INFORMATION SHOWN:
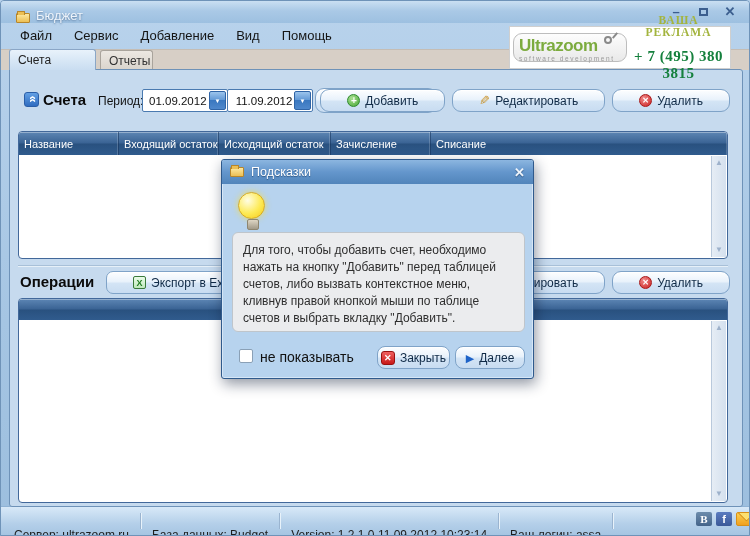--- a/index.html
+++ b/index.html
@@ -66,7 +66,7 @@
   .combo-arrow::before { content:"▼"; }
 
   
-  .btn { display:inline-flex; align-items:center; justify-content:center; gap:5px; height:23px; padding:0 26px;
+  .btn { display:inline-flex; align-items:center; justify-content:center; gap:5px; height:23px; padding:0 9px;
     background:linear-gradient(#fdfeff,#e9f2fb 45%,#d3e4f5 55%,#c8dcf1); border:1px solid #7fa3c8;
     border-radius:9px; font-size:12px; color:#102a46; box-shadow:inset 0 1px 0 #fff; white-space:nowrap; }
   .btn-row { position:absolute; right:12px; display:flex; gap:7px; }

ASSIGNED TASK: I'd like the records above given again exactly, please, without the pictures.

OUTPUT:
--- a/index.html
+++ b/index.html
@@ -66,7 +66,7 @@
   .combo-arrow::before { content:"▼"; }
 
   
-  .btn { display:inline-flex; align-items:center; justify-content:center; gap:5px; height:23px; padding:0 26px;
+  .btn { display:inline-flex; align-items:center; justify-content:center; gap:5px; height:23px; padding:0 9px;
     background:linear-gradient(#fdfeff,#e9f2fb 45%,#d3e4f5 55%,#c8dcf1); border:1px solid #7fa3c8;
     border-radius:9px; font-size:12px; color:#102a46; box-shadow:inset 0 1px 0 #fff; white-space:nowrap; }
   .btn-row { position:absolute; right:12px; display:flex; gap:7px; }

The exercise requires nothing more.